Of course, this probably isn’t a big news flash but if you’ve just started using DemandTools you may be wondering, what’s the best way to go about deduping a Salesforce database?
There are many different types of Salesforce objects—Accounts, Contacts, Leads, Opportunities, Tasks, Assets, Custom Objects, etc. In what order should you dedupe them? And what measures can you take to feel confident that you’ve found most of the duplicates?
In this article, we’ll give you an overview of how to go about finding duplicate objects in your Salesforce database using the DemandTools Single Table Dedupe module.
Start with Accounts and Work Your Way Down
We usually recommend deduping in this order: Account, Contact, Lead to Lead, Lead to Contact, Lead to Account, Opportunity, and Custom Objects. If you clean up parent objects first and then move on to the children, you can use the parent IDs to improve matching of child objects.

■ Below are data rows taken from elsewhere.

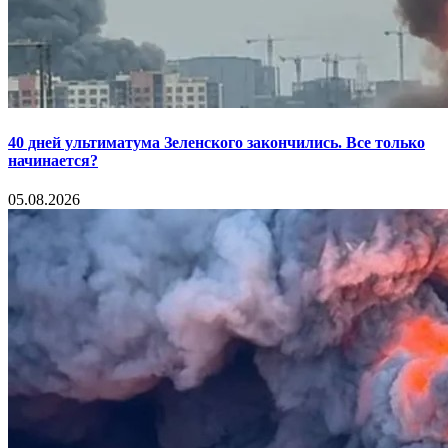
40 дней ультиматума Зеленского закончились. Все только
начинается?
05.08.2026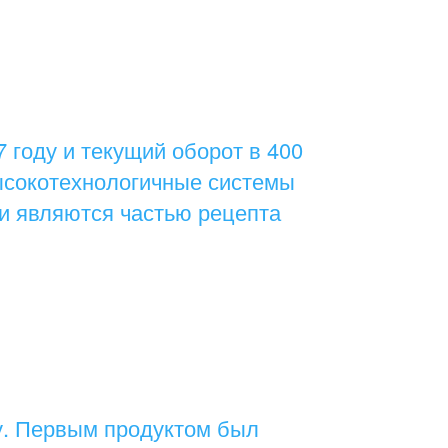
 году и текущий оборот в 400
ысокотехнологичные системы
и являются частью рецепта
у. Первым продуктом был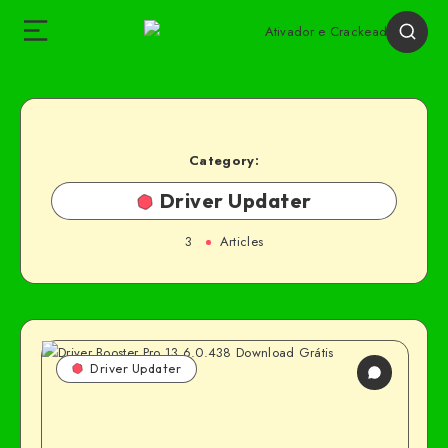
Category:
Driver Updater
3
Articles
Driver Updater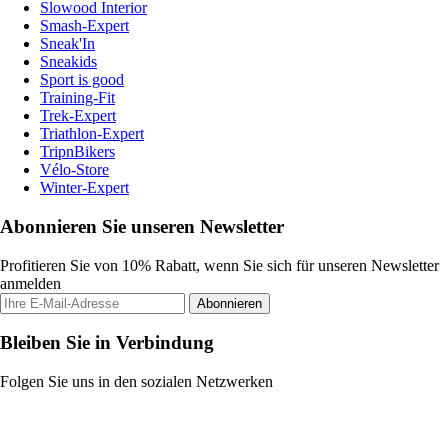
Slowood Interior
Smash-Expert
Sneak'In
Sneakids
Sport is good
Training-Fit
Trek-Expert
Triathlon-Expert
TripnBikers
Vélo-Store
Winter-Expert
Abonnieren Sie unseren Newsletter
Profitieren Sie von 10% Rabatt, wenn Sie sich für unseren Newsletter
anmelden
Abonnieren
Bleiben Sie in Verbindung
Folgen Sie uns in den sozialen Netzwerken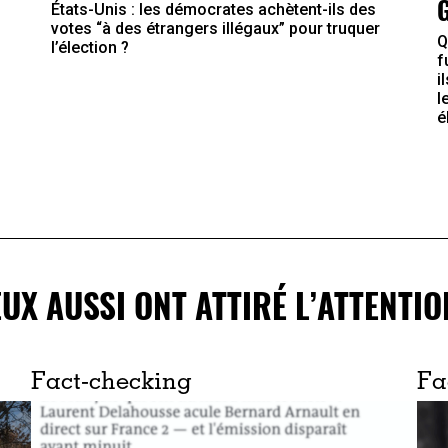
États-Unis : les démocrates achètent-ils des
votes “à des étrangers illégaux” pour truquer
Q
l’élection ?
f
i
l
é
EUX AUSSI ONT ATTIRÉ L’ATTENTIO
Fact-checking
Fa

For example, if there’s only one “Example Inc.” in the database, it’s easier to identify child Contacts “J. Smith” and “John Smith” as duplicates. If these Contacts were attached to separate (duplicate) Accounts, establishing a match would be more difficult.
Develop a Multi-pass Dedupe Process
For each type of object, we recommend that you start with rigid matching criteria (i.e., exact field matches) and then dedupe several times with progressively looser matching criteria (e.g., fuzzy matching options, fewer fields). This will enable you to find duplicates faster and build confidence in data quality knowing that you’ve properly accounted for typos, different abbreviations and other data variations. DemandTools ships with a variety of prebuilt scenarios to assist you with this multi-pass approach.To keep you from being overwhelmed by the quantity of search results, we also recommend you place limits on what data will be scrutinized in each deduping pass. For example, you can break each pass up by state, creation date, or Account name (i.e., Accounts names beginning with a range of letters). Of course, if you’re only concerned with a certain subset of the database, such as the data generated at a recent tradeshow, then creating a limited deduping pass is a no-brainer.
Since there is no “undo” here, you should also view multi-pass deduping as a sensible precaution. Using a multi-pass strategy, you can also minimize any chance of experiencing problems related to Salesforce API call limits, the amount of computer RAM, or how long it takes to apply a Master Rule.
Schedule Automatic Deduping Runs
After you’ve developed some effective deduping scenarios, we recommend that you schedule them to run on a regular basis, and thus maintain data quality. Over time, you can incrementally improve data quality by modifying these scenarios and adding new ones to the schedule.